--- What needs to be done ---
Return each line of the listing below that contains the word "está".

Page images and extracted text

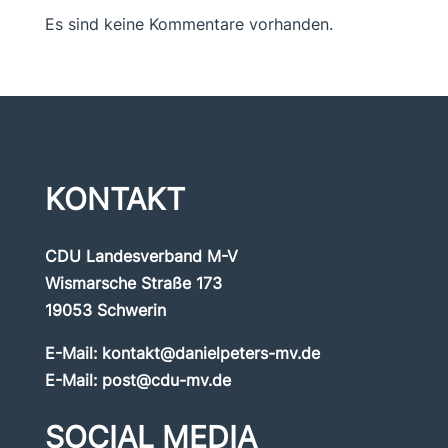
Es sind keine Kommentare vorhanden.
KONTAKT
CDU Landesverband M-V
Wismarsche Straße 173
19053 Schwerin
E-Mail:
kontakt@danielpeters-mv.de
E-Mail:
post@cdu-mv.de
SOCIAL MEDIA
--
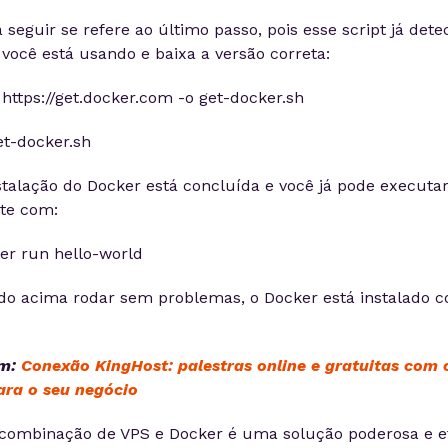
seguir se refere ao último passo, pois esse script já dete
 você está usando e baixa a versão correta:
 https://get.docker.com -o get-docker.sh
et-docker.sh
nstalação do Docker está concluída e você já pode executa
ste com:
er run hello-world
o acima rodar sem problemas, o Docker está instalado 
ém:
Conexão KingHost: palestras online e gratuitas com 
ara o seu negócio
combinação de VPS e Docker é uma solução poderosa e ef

--- Result of the exercise ---
 você está usando e baixa a versão correta:
nstalação do Docker está concluída e você já pode executa
o acima rodar sem problemas, o Docker está instalado 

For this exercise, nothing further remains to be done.